10- Lyon, avec 317 millions d’euros, et en fonction de sa capacité de remboursement, au moins 10 ans pour rembourser, à deux ans du seuil critique où une ville est dans le rouge. Cependant, la ville est noté par l’agence de notation DBRS Morningstar avec un AA (mars 2026) qui considère que la ville a un endettement modéré, « une gestion budgétaire de qualité, une économie locale diversifiée et une structure de dette saine », sans les fameux emprunts toxiques ou autres. La ville est dirigée depuis 2020, par un autre supplétif écologiste de la Gauche Caviar, Grégory Doucet, qui a été réélu facilement face à la Macronie, en mars 2026 (avec 52,4 % des voix).

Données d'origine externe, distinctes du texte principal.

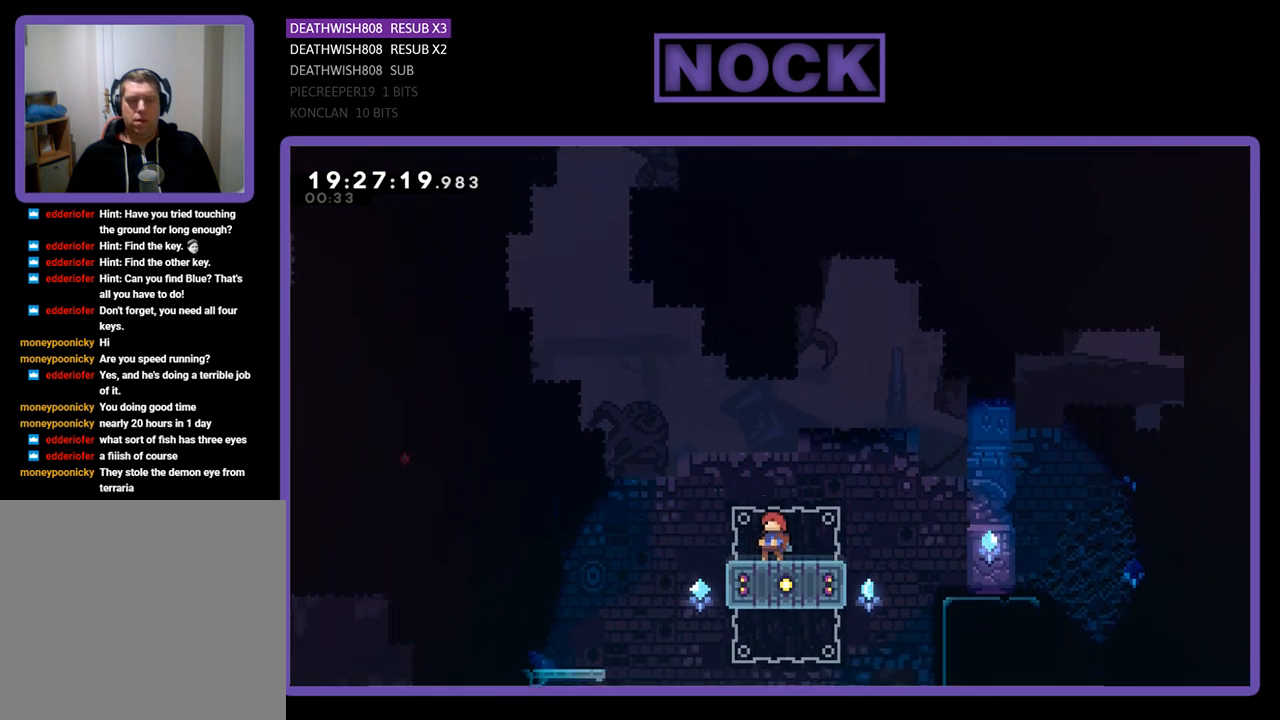
{"buttons": ["R2", "DPAD_UP"], "left_stick": "center", "right_stick": "center", "events": []}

Conclusion : Ces 10 villes cumulent un endettement de près de 55 milliards d’euros, alors que la France comprend 34 875 communes. Cependant, il y a des bons élèves en France, notamment pour les petites communes souvent gérées intelligemment par des gens réellement du cru et de terrain. La dette totale de toutes ces communes est de 152 milliards d’euros, le scandale étant que 34 865 communes cumulent un peu moins de 100 milliards d’euros, et 10 communes 55 milliards… Là encore, l’absence d’institution pour stopper les irresponsables démocratiquement élus, fait qu’il est impossible de stopper ces derniers. Il n’y a pas non plus de garde-fou judiciaire pour condamner ce genre d’action, être responsable du surendettement d’une ville n’est pas un délit, ni un crime… C’est ici que s’engouffre les « vampires ».

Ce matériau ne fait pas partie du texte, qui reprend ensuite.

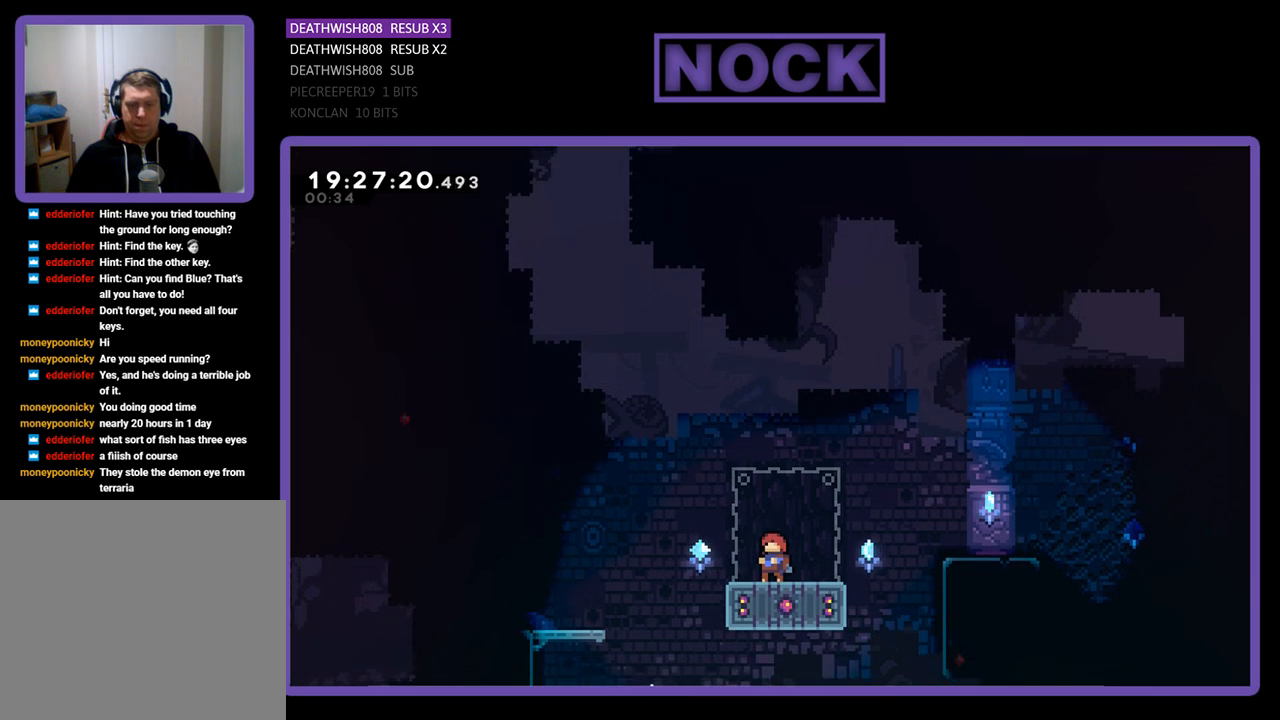
{"buttons": ["CROSS", "R2", "DPAD_UP"], "left_stick": "center", "right_stick": "center", "events": [[200, "CIRCLE", "down"], [433, "CIRCLE", "up"], [500, "CROSS", "down"]]}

Notez qu’à l’exception d’Argenteuil, ce sont des grosses de ville. Le phénomène étant que l’opulence relative des moyens de ces villes, semble provoquer chez certains un phénomène « sans limite ». Enfin, sur les 10 villes les plus endettées de France, 8 sont dirigées par les partis de la Gauche Cavier, le Parti Socialiste et leurs supplétifs écologistes… Ces deux franges politiques, selon ce qui a été observé depuis François Mitterrand sont dans la catégorie des « sauterelles » et « cigales », dépensant sans compter, également dans un système clientéliste et électoraliste. L’important n’étant pas de gérer, mais de faire plaisir et satisfaire des populations dans le but de réélection et contrôle politique local. Un autre phénomène est que l’endettement par habitant des villes par strate de population fait que plus les villes sont importantes… plus les habitants sont aussi endettés.